■ Extracted information
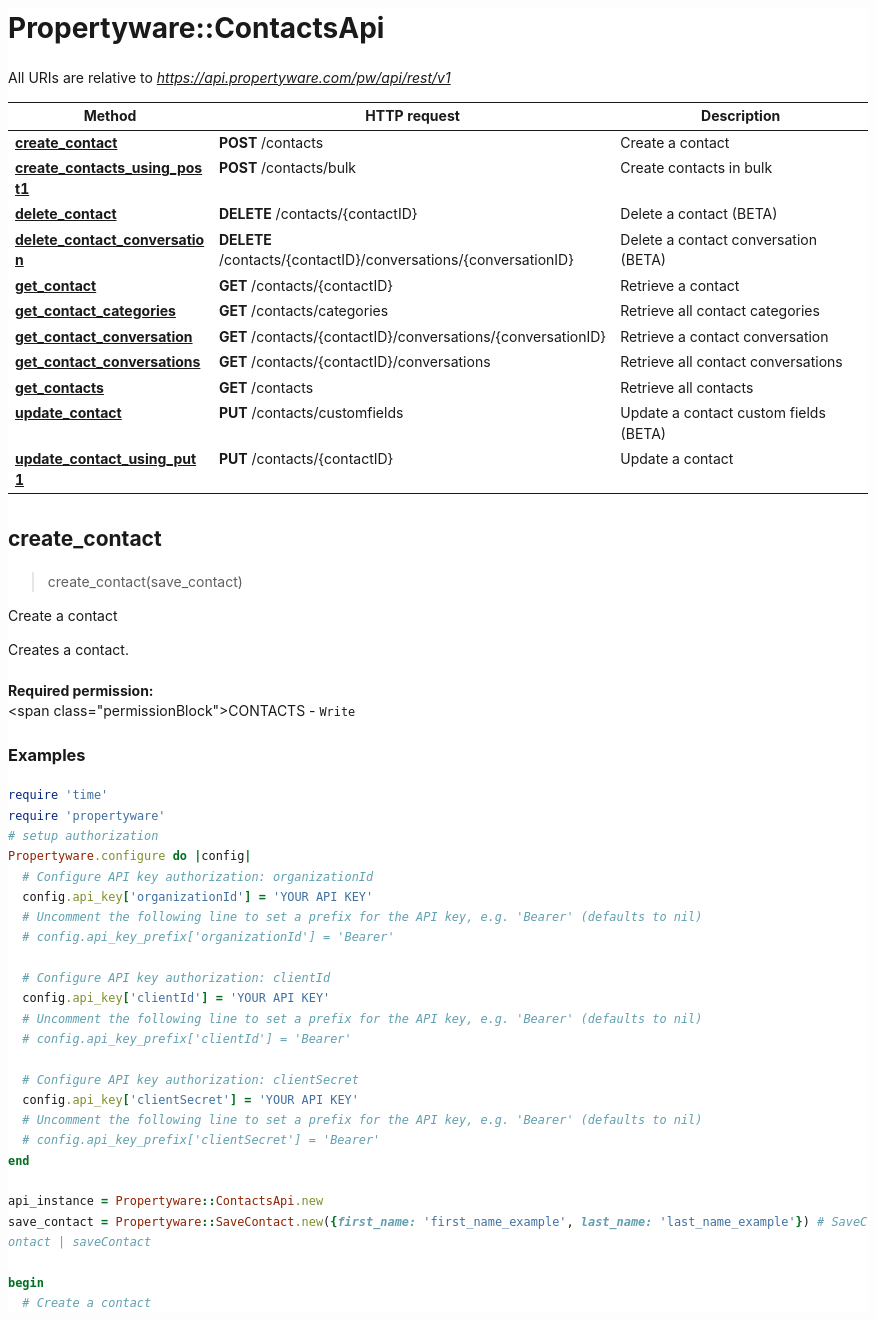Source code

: # Propertyware::ContactsApi

All URIs are relative to *https://api.propertyware.com/pw/api/rest/v1*

| Method | HTTP request | Description |
| ------ | ------------ | ----------- |
| [**create_contact**](ContactsApi.md#create_contact) | **POST** /contacts | Create a contact |
| [**create_contacts_using_post1**](ContactsApi.md#create_contacts_using_post1) | **POST** /contacts/bulk | Create contacts in bulk |
| [**delete_contact**](ContactsApi.md#delete_contact) | **DELETE** /contacts/{contactID} | Delete a contact (BETA) |
| [**delete_contact_conversation**](ContactsApi.md#delete_contact_conversation) | **DELETE** /contacts/{contactID}/conversations/{conversationID} | Delete a contact conversation (BETA) |
| [**get_contact**](ContactsApi.md#get_contact) | **GET** /contacts/{contactID} | Retrieve a contact |
| [**get_contact_categories**](ContactsApi.md#get_contact_categories) | **GET** /contacts/categories | Retrieve all contact categories |
| [**get_contact_conversation**](ContactsApi.md#get_contact_conversation) | **GET** /contacts/{contactID}/conversations/{conversationID} | Retrieve a contact conversation |
| [**get_contact_conversations**](ContactsApi.md#get_contact_conversations) | **GET** /contacts/{contactID}/conversations | Retrieve all contact conversations |
| [**get_contacts**](ContactsApi.md#get_contacts) | **GET** /contacts | Retrieve all contacts |
| [**update_contact**](ContactsApi.md#update_contact) | **PUT** /contacts/customfields | Update a contact custom fields (BETA) |
| [**update_contact_using_put1**](ContactsApi.md#update_contact_using_put1) | **PUT** /contacts/{contactID} | Update a contact |


## create_contact

> <Contact> create_contact(save_contact)

Create a contact

Creates a contact.<br/><br/><b>Required permission:</b><br/><span class=\"permissionBlock\">CONTACTS</span> - <code>Write</code> 

### Examples

```ruby
require 'time'
require 'propertyware'
# setup authorization
Propertyware.configure do |config|
  # Configure API key authorization: organizationId
  config.api_key['organizationId'] = 'YOUR API KEY'
  # Uncomment the following line to set a prefix for the API key, e.g. 'Bearer' (defaults to nil)
  # config.api_key_prefix['organizationId'] = 'Bearer'

  # Configure API key authorization: clientId
  config.api_key['clientId'] = 'YOUR API KEY'
  # Uncomment the following line to set a prefix for the API key, e.g. 'Bearer' (defaults to nil)
  # config.api_key_prefix['clientId'] = 'Bearer'

  # Configure API key authorization: clientSecret
  config.api_key['clientSecret'] = 'YOUR API KEY'
  # Uncomment the following line to set a prefix for the API key, e.g. 'Bearer' (defaults to nil)
  # config.api_key_prefix['clientSecret'] = 'Bearer'
end

api_instance = Propertyware::ContactsApi.new
save_contact = Propertyware::SaveContact.new({first_name: 'first_name_example', last_name: 'last_name_example'}) # SaveContact | saveContact

begin
  # Create a contact
```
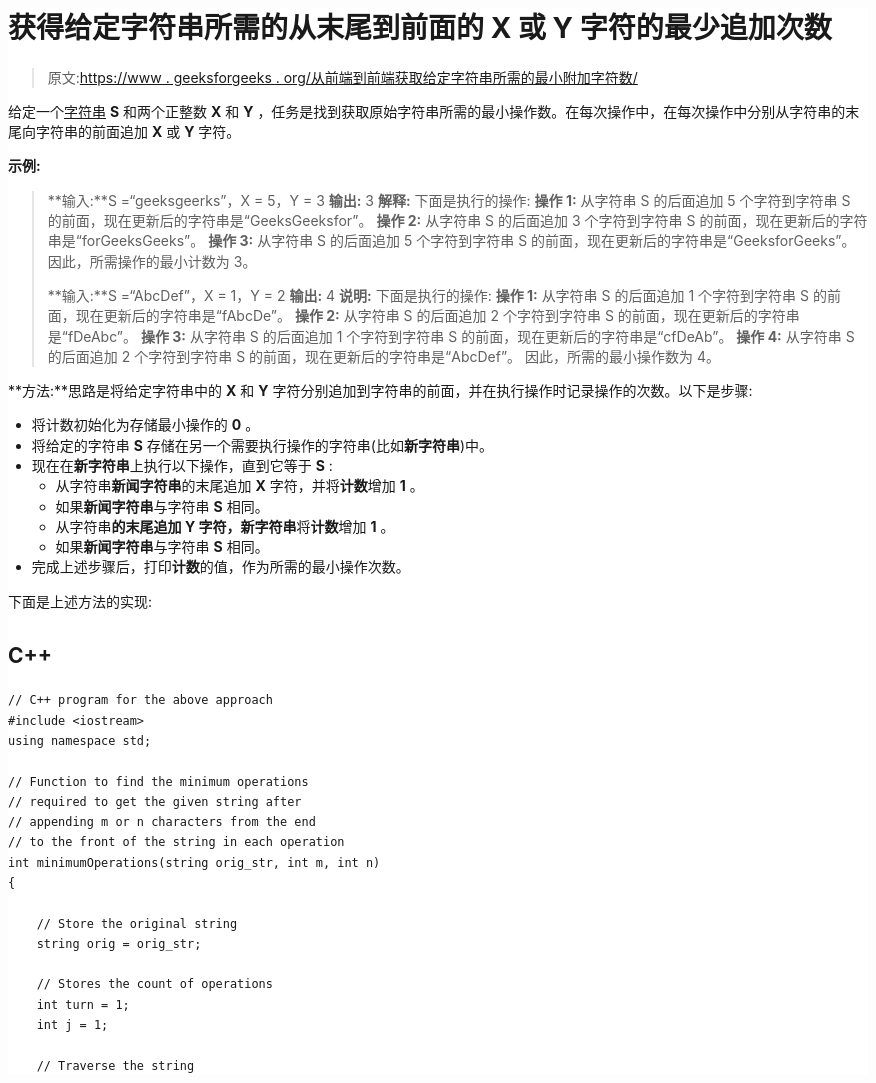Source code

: # 获得给定字符串所需的从末尾到前面的 X 或 Y 字符的最少追加次数

> 原文:[https://www . geeksforgeeks . org/从前端到前端获取给定字符串所需的最小附加字符数/](https://www.geeksforgeeks.org/minimum-number-of-appends-of-x-or-y-characters-from-the-end-to-the-front-required-to-obtain-given-string/)

给定一个[字符串](https://www.geeksforgeeks.org/string-data-structure/) **S** 和两个正整数 **X** 和 **Y** ，任务是找到获取原始字符串所需的最小操作数。在每次操作中，在每次操作中分别从字符串的末尾向字符串的前面追加 **X** 或 **Y** 字符。

**示例:**

> **输入:**S =“geeksgeerks”，X = 5，Y = 3
> **输出:** 3
> **解释:**
> 下面是执行的操作:
> **操作 1:** 从字符串 S 的后面追加 5 个字符到字符串 S 的前面，现在更新后的字符串是“GeeksGeeksfor”。
> **操作 2:** 从字符串 S 的后面追加 3 个字符到字符串 S 的前面，现在更新后的字符串是“forGeeksGeeks”。
> **操作 3:** 从字符串 S 的后面追加 5 个字符到字符串 S 的前面，现在更新后的字符串是“GeeksforGeeks”。
> 因此，所需操作的最小计数为 3。
> 
> **输入:**S =“AbcDef”，X = 1，Y = 2
> **输出:** 4
> **说明:**
> 下面是执行的操作:
> **操作 1:** 从字符串 S 的后面追加 1 个字符到字符串 S 的前面，现在更新后的字符串是“fAbcDe”。
> **操作 2:** 从字符串 S 的后面追加 2 个字符到字符串 S 的前面，现在更新后的字符串是“fDeAbc”。
> **操作 3:** 从字符串 S 的后面追加 1 个字符到字符串 S 的前面，现在更新后的字符串是“cfDeAb”。
> **操作 4:** 从字符串 S 的后面追加 2 个字符到字符串 S 的前面，现在更新后的字符串是“AbcDef”。
> 因此，所需的最小操作数为 4。

**方法:**思路是将给定字符串中的 **X** 和 **Y** 字符分别追加到字符串的前面，并在执行操作时记录操作的次数。以下是步骤:

*   将计数初始化为存储最小操作的 **0** 。
*   将给定的字符串 **S** 存储在另一个需要执行操作的字符串(比如**新字符串**)中。
*   现在在**新字符串**上执行以下操作，直到它等于 **S** :
    *   从字符串**新闻字符串**的末尾追加 **X** 字符，并将**计数**增加 **1** 。
    *   如果**新闻字符串**与字符串 **S** 相同。
    *   从字符串**的末尾追加 **Y** 字符，新字符串**将**计数**增加 **1** 。
    *   如果**新闻字符串**与字符串 **S** 相同。
*   完成上述步骤后，打印**计数**的值，作为所需的最小操作次数。

下面是上述方法的实现:

## C++

```
// C++ program for the above approach
#include <iostream>
using namespace std;

// Function to find the minimum operations
// required to get the given string after
// appending m or n characters from the end
// to the front of the string in each operation
int minimumOperations(string orig_str, int m, int n)
{

    // Store the original string
    string orig = orig_str;

    // Stores the count of operations
    int turn = 1;
    int j = 1;

    // Traverse the string
```
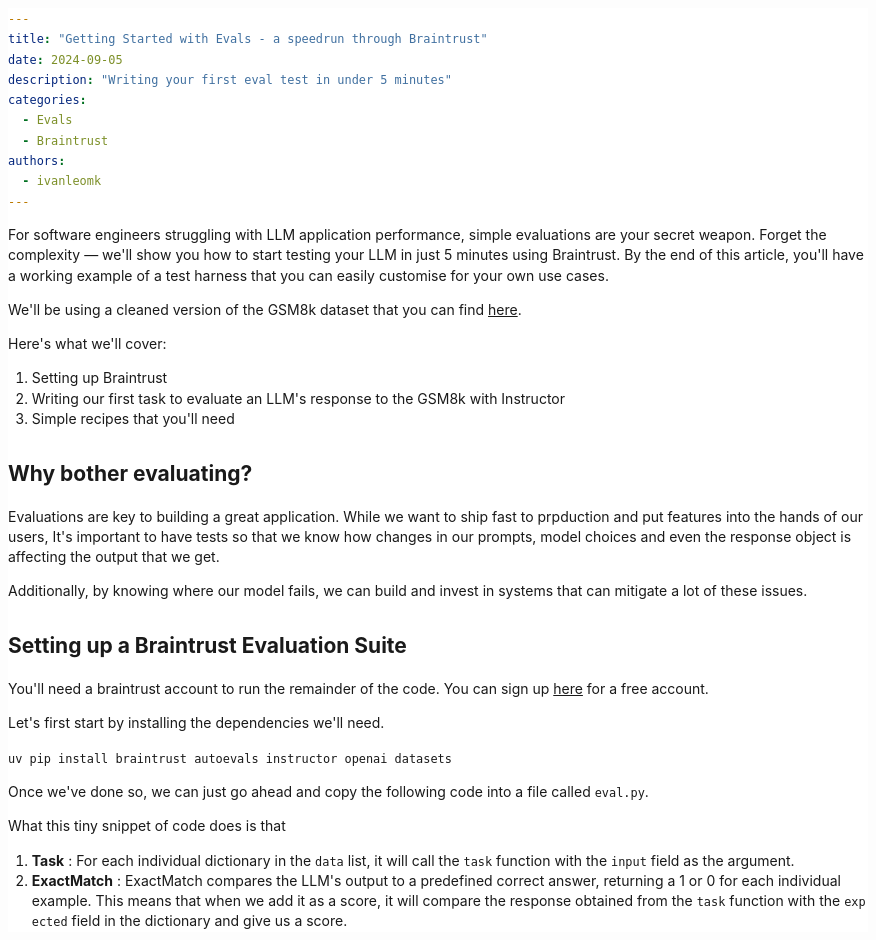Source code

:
 ```yaml
---
title: "Getting Started with Evals - a speedrun through Braintrust"
date: 2024-09-05
description: "Writing your first eval test in under 5 minutes"
categories:
  - Evals
  - Braintrust
authors:
  - ivanleomk
---
```


For software engineers struggling with LLM application performance, simple evaluations are your secret weapon. Forget the complexity — we'll show you how to start testing your LLM in just 5 minutes using Braintrust. By the end of this article, you'll have a working example of a test harness that you can easily customise for your own use cases.

We'll be using a cleaned version of the GSM8k dataset that you can find [here](https://huggingface.co/datasets/567-labs/gsm8k).

Here's what we'll cover:

1. Setting up Braintrust
2. Writing our first task to evaluate an LLM's response to the GSM8k with Instructor
3. Simple recipes that you'll need



## Why bother evaluating?

Evaluations are key to building a great application. While we want to ship fast to prpduction and put features into the hands of our users, It's important to have tests so that we know how changes in our prompts, model choices and even the response object is affecting the output that we get.

Additionally, by knowing where our model fails, we can build and invest in systems that can mitigate a lot of these issues.

## Setting up a Braintrust Evaluation Suite

You'll need a braintrust account to run the remainder of the code. You can sign up [here](https://www.braintrust.dev/) for a free account.

Let's first start by installing the dependencies we'll need.

```bash
uv pip install braintrust autoevals instructor openai datasets
```

Once we've done so, we can just go ahead and copy the following code into a file called `eval.py`.

What this tiny snippet of code does is that

1. **Task** : For each individual dictionary in the `data` list, it will call the `task` function with the `input` field as the argument.
2. **ExactMatch** : ExactMatch compares the LLM's output to a predefined correct answer, returning a 1 or 0 for each individual example. This means that when we add it as a score, it will compare the response obtained from the `task` function with the `expected` field in the dictionary and give us a score.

■ What is required
Say again, word for word, the lines beginning at the top of the data and ending with the line that has "contact categories |". Skip the pictures.

■ Answer for the task
Source code

: # Propertyware::ContactsApi

All URIs are relative to *https://api.propertyware.com/pw/api/rest/v1*

| Method | HTTP request | Description |
| ------ | ------------ | ----------- |
| [**create_contact**](ContactsApi.md#create_contact) | **POST** /contacts | Create a contact |
| [**create_contacts_using_post1**](ContactsApi.md#create_contacts_using_post1) | **POST** /contacts/bulk | Create contacts in bulk |
| [**delete_contact**](ContactsApi.md#delete_contact) | **DELETE** /contacts/{contactID} | Delete a contact (BETA) |
| [**delete_contact_conversation**](ContactsApi.md#delete_contact_conversation) | **DELETE** /contacts/{contactID}/conversations/{conversationID} | Delete a contact conversation (BETA) |
| [**get_contact**](ContactsApi.md#get_contact) | **GET** /contacts/{contactID} | Retrieve a contact |
| [**get_contact_categories**](ContactsApi.md#get_contact_categories) | **GET** /contacts/categories | Retrieve all contact categories |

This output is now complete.